## PROVIDED TEXT
=-=-=

Author: Simon Blondel (OGS Trieste, Italy)

Cover image: Tilted Halokinetic sequences in the Emirhan Minibasin, Silvas Basin, Turkey (photo from Vedat Esen archive).

In the previous post, we briefly summarized how salt layers flow and discussed the importance of scaling. This week we will talk about the mechanisms and parameters that govern salt tectonic. The topics presented are based on the “Salt Tectonics: Understanding Rocks that Flow” conference, organized by the Geological Society in London last October 2019.

Parameters governing Salt tectonics

Last time we discussed how Salt flow but we haven’t explained why. Before we review this, you need some background knowledge about salt structures and you need to know the vocabulary we are using to describe them. I will not go through it because it would simply be too long but you can check-out Figure 1 or you can read the peper “Terra Infirma: understanding Salt Tectonics”, by Michael Hudec and Martin PA Jackson, freely available here.

Figure 1: Block diagram showing schematic shapes of salt structures. Structural maturity and size increase toward the composite, coalesced structures in the background. (a) Elongated structures rising from line sources. (b) Structures rising from point sources. (from Hudec and Jackson (2007), simplified from Jackson and Talbot (1991)).

The salt structures resulting from halokinesis (the movement of salt bodies) are described in terms of shape (diapirs, turtle-back, canopied etc…), depth, heights, length, setting, and if we possess rock samples, composition. Based on these observations, we try to estimate the intensity and the history of the deformation. We are trying to answer the following questions:

  • Why and when does salt start flowing?
  • What are the parameters that will define the intensity and the rate of salt-related deformation?
  • Can we mathematically express the rate and intensity of salt deformation via analytical or empirical laws?

Answering these questions help us to predict the distribution of rock properties in the subsurface and the evolution of salt-related structures with time. The results are used for petroleum, geothermal and storage industries.

Nowadays, differential loading is considered the dominant force driving salt flow (i.e. salt rocks will flow from areas where loading is the highest toward areas where it is the lowest), while the strength of the overburden and the boundary friction at the edge of the salt rocks are inhibiting it (Hudec and Jackson, 2007). Three mechanisms of loading may act on a salt layer (Figure 2):

  • Gravitational loading applied by the salt unit’s weight itself and by the overburden;
  • displacement loading applied during tectonic extension, tectonic shortening or prograding sediments;
  • thermal loading applied by expanding heated salt.

=-=-=

## GIVEN DATA
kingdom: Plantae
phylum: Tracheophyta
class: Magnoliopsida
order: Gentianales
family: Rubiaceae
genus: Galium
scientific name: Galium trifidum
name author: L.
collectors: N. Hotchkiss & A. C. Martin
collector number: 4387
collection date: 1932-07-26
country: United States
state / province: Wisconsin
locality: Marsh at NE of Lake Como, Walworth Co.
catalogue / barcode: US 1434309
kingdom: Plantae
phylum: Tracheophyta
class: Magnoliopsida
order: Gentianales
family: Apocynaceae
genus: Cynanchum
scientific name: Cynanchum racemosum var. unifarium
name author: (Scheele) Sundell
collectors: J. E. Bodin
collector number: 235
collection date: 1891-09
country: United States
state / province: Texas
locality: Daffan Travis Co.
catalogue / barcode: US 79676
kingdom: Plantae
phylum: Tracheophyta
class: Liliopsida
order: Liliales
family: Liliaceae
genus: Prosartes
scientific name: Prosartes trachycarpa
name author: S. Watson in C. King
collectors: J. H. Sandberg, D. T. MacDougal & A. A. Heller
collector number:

=-=-=

Answer these questions using the salt tectonics text:
1. Which organization hosted the conference that the topics are based on?
2. What is now considered the dominant force driving salt flow?
3. According to the text, what applies thermal loading?

## CORRECT OUTPUT
1. The Geological Society in London
2. Differential loading
3. Expanding heated salt